Tahapan Berdasarkan hal di atas, maka penelitian yang dilakukan ini
lebih mengutamakan pada tahapan penelitian berupa penelaahan kepustakaan
yaitu mencari sumber-sumber bahan penelitian yang berasal dari bahan-bahan
hukum primer, bahan hukum sekunder, maupun bahan hukum tertier. Bahan
hukum primer terdiri dari Peraturan perundang-undangan yang berkaitan
dengan kepailitan yaitu Undang-Undang Nomor 37 Tahun 2004 tentang
Kepailitan dan Penundaan Kewajiban Pembayaran Utang sedangkan
Keperdataan Kitab Undang-Undang Hukum Perdata. Bahan hukum sekunder
yang memberikan penjelasan menganai bahan hukum primer yaitu hasil-hasil
penelitian, hasil karya dari kalangan hukum dan seterusnya. Sedangkan bahan
hukum tertier, yakni bahan yang memberikan petunjuk maupun penjelasan
terhadap bahan hukum primer dan sekunder yaitu kamus hukum.
Teknik Pengumpulan Data dan Analisis Data Selain itu, dalam penelitian
ini peneliti akan menggunakan teknik pengumpulan data berupa studi dokumen
dan kepustakaan yang berasal dari buku-buku yang berhubungan dengan
permasalahan, jurnal-jurnal, surat kabar, makalah, korespondensi dan dari
internet dengan menggunakan analisis data yuridis normatif kualitatif.
1.6 Sistematika Penelitian
Penyusunan tesis ini dilakukan dengan sistematika penelitian yang terdiri dari
lima bab, yaitu sebagai berikut :
BAB I Pendahuluan
Merupakan bab pendahuluan yang menguraikan mengenai latar belakang
masalah dan penelitian, identifikasi masalah yang dilanjutkan dengan uraian
mengenai tujuan penelitian serta kegunaan penelitian ini. Untuk mendukung
hal-hal yang akan dibahas, Peneliti juga menguraikan kerangka pemikiran yang
berisi teori, pendapat serta dibandingkan dengan dasar hukum yang ada. Adapun
metode penelitian Peneliti cantumkan sebagai dasar pengolahan data yang
digunakan untuk penelitian ini.
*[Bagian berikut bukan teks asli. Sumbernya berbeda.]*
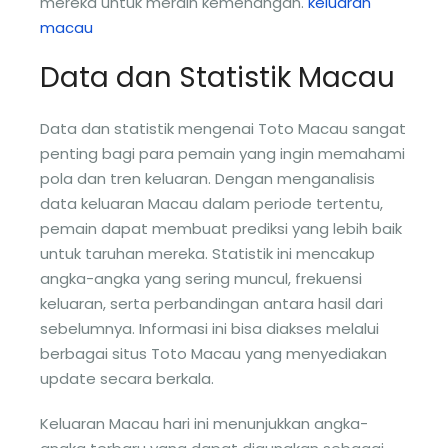
mereka untuk meraih kemenangan.
keluaran
macau
Data dan Statistik Macau
Data dan statistik mengenai Toto Macau sangat
penting bagi para pemain yang ingin memahami
pola dan tren keluaran. Dengan menganalisis
data keluaran Macau dalam periode tertentu,
pemain dapat membuat prediksi yang lebih baik
untuk taruhan mereka. Statistik ini mencakup
angka-angka yang sering muncul, frekuensi
keluaran, serta perbandingan antara hasil dari
sebelumnya. Informasi ini bisa diakses melalui
berbagai situs Toto Macau yang menyediakan
update secara berkala.
Keluaran Macau hari ini menunjukkan angka-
Sistematika penelitian dicantumkan guna
memudahkan poin-poin yang akan dibahas dalam penelitian ini.
BAB II Kepailitan dan Upaya Hukum Penyelesaiannya
Dalam bab kedua ini peneliti akan menjelaskan mengenai tinjuan umum
mengenai kepailitan dan upaya hukum yang ideal dalam proses penyelesaian
kasus kepailitan, dalam hal ini upaya hukum yang dapat dilakukan oleh kreditor
dan debitor oleh tindakan kurator yang melakukan jual beli di bawah tangan
beserta ringkasan analisa terhadap ketentuan peraturan perundang-undangan
yang berlaku.
BAB III Penjualan di Bawah Tangan dan Lelang
Dalam bab ini akan menjelaskan mengenai tinjuan umum penjualan dibawah
tangan yakni peraturan perundang-undangan yang terkait penyelesaian harta
pailit. Selain tinjuan umum mengenai penjualan dibawah tangan bab ini akan
menjelaskan bagaimana tata cara lelang pada penyelesaian harta pailit dalam
peraturan perundang-undangan yang berlaku. Aspek-aspek lain seperti
kelebihan dan kekurangan penjualan dibawah tangan dengan membandingkan
dengan ketentuan mengenai penjualan dengan proses lelang.
BAB IV Penutup
Bab ini merupakan bab terakhir dalam penelitian tesis ini yang berisi tentang
kesimpulan dan saran yang merupakan hasil dari pembahasan bab-bab
sebelumnya dan untuk menjawab permasalahan yang telah peneliti bahas.